#### [TASK PROMPT]
Reproduce exactly the line with "ဇွန် ၁၀ ရက်" and all the lines beneath it, stopping only at the end of the material.

··· RECORD SET

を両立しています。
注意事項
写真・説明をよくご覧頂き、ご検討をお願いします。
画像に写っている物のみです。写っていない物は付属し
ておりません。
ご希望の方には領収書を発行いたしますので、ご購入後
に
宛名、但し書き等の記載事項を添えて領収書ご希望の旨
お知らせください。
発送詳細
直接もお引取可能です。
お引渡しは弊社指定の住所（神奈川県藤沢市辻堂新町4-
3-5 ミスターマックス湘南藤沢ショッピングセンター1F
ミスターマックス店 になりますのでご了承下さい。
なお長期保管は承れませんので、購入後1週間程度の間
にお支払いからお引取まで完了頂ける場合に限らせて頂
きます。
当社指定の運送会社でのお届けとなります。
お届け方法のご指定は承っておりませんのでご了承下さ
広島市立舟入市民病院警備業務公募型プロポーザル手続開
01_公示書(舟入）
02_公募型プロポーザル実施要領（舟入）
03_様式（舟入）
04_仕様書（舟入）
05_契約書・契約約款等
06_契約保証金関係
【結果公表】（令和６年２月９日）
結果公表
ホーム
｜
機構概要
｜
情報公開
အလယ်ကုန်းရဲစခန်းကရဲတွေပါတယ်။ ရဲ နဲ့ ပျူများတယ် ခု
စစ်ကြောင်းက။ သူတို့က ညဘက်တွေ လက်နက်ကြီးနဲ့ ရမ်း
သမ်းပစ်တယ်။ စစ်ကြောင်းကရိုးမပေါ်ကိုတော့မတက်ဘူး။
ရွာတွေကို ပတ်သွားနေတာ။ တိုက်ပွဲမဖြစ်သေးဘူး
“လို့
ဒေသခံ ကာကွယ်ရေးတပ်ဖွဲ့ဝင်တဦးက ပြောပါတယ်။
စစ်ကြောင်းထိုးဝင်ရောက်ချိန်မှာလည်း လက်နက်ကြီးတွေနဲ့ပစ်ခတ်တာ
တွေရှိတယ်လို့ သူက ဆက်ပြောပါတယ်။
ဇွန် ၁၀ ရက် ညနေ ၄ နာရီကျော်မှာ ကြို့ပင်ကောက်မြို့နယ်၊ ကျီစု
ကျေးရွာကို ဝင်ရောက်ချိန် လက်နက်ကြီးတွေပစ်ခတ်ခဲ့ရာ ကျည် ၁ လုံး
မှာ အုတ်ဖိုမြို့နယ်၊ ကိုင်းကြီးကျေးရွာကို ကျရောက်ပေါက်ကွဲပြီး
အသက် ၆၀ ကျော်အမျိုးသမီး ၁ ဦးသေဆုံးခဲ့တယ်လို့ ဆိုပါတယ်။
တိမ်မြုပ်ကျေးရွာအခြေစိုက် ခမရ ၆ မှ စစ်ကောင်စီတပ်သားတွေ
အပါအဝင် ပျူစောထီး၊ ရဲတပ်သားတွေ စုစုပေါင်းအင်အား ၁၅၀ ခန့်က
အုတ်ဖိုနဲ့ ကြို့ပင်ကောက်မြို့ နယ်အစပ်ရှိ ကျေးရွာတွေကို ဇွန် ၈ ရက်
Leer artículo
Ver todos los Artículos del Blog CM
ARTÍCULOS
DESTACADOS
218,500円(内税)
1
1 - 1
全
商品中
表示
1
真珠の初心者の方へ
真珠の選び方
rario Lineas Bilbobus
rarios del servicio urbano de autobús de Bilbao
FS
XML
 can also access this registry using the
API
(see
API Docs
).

······

#### [ANSWER TO THIS PROBLEM]
ဇွန် ၁၀ ရက် ညနေ ၄ နာရီကျော်မှာ ကြို့ပင်ကောက်မြို့နယ်၊ ကျီစု
ကျေးရွာကို ဝင်ရောက်ချိန် လက်နက်ကြီးတွေပစ်ခတ်ခဲ့ရာ ကျည် ၁ လုံး
မှာ အုတ်ဖိုမြို့နယ်၊ ကိုင်းကြီးကျေးရွာကို ကျရောက်ပေါက်ကွဲပြီး
အသက် ၆၀ ကျော်အမျိုးသမီး ၁ ဦးသေဆုံးခဲ့တယ်လို့ ဆိုပါတယ်။
တိမ်မြုပ်ကျေးရွာအခြေစိုက် ခမရ ၆ မှ စစ်ကောင်စီတပ်သားတွေ
အပါအဝင် ပျူစောထီး၊ ရဲတပ်သားတွေ စုစုပေါင်းအင်အား ၁၅၀ ခန့်က
အုတ်ဖိုနဲ့ ကြို့ပင်ကောက်မြို့ နယ်အစပ်ရှိ ကျေးရွာတွေကို ဇွန် ၈ ရက်
Leer artículo
Ver todos los Artículos del Blog CM
ARTÍCULOS
DESTACADOS
218,500円(内税)
1
1 - 1
全
商品中
表示
1
真珠の初心者の方へ
真珠の選び方
rario Lineas Bilbobus
rarios del servicio urbano de autobús de Bilbao
FS
XML
 can also access this registry using the
API
(see
API Docs
).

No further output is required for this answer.